## Source passage
▬▬▬▬▬▬
AI literacy

The curriculum hides inside the maker loop.

Thirteen concepts. Ten transparency quests. Roughly thirty vocabulary cards. Surfaced in context, never as a lesson. By the end of a few projects your kid can explain prompts, tool use, context, hallucination, and AI variation — not because anyone taught them, but because they noticed.

TL;DR

Every concept on this page is the kind of thing a parent might pay a separate course for. We do not charge separately and we do not teach it separately. The studio is built so each concept fires the first time a kid bumps into it in their own project — a wisdom moment, a transparency quest, a vocabulary card — and is reinforced every time after.

1. Prompt steering.

The word a kid changes is the answer that changes. Theo wrote "make it harder" three times before learning to specify which harder — speed, telegraph, or second phase. The studio surfaces this the first time a kid’s vague prompt produces a wrong-feeling result and they have to revise.

When it fires

The "say it more specifically" moment.

Surfaces: First time the AI’s output doesn’t match what the kid imagined.
▬▬▬▬▬▬
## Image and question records

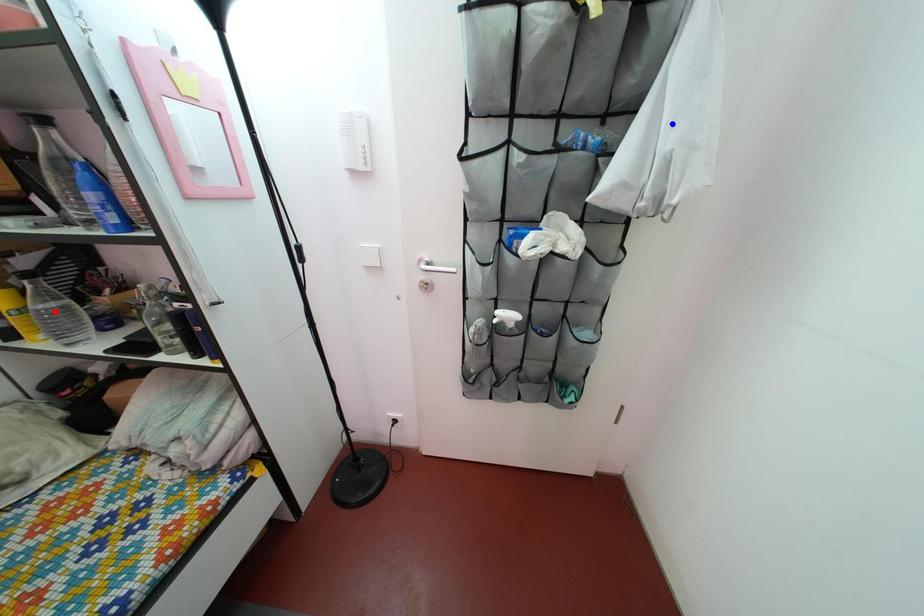
Question: In the image, two points are highlighted. Which point is nearer to the camera? Reply with the corresponding letter.

Choices:
 (A) blue point
 (B) red point

Answer: (A)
▬▬▬▬▬▬
## Stated problem A
According to the AI literacy page, how many transparency quests are there?
## Stated problem B
Please write out the AI literacy page again between "The word a kid" and "have to revise.", inclusive, and change "vague" to "unclear".

## Correct answer A
Ten.

## Correct answer B
The word a kid changes is the answer that changes. Theo wrote "make it harder" three times before learning to specify which harder — speed, telegraph, or second phase. The studio surfaces this the first time a kid’s unclear prompt produces a wrong-feeling result and they have to revise.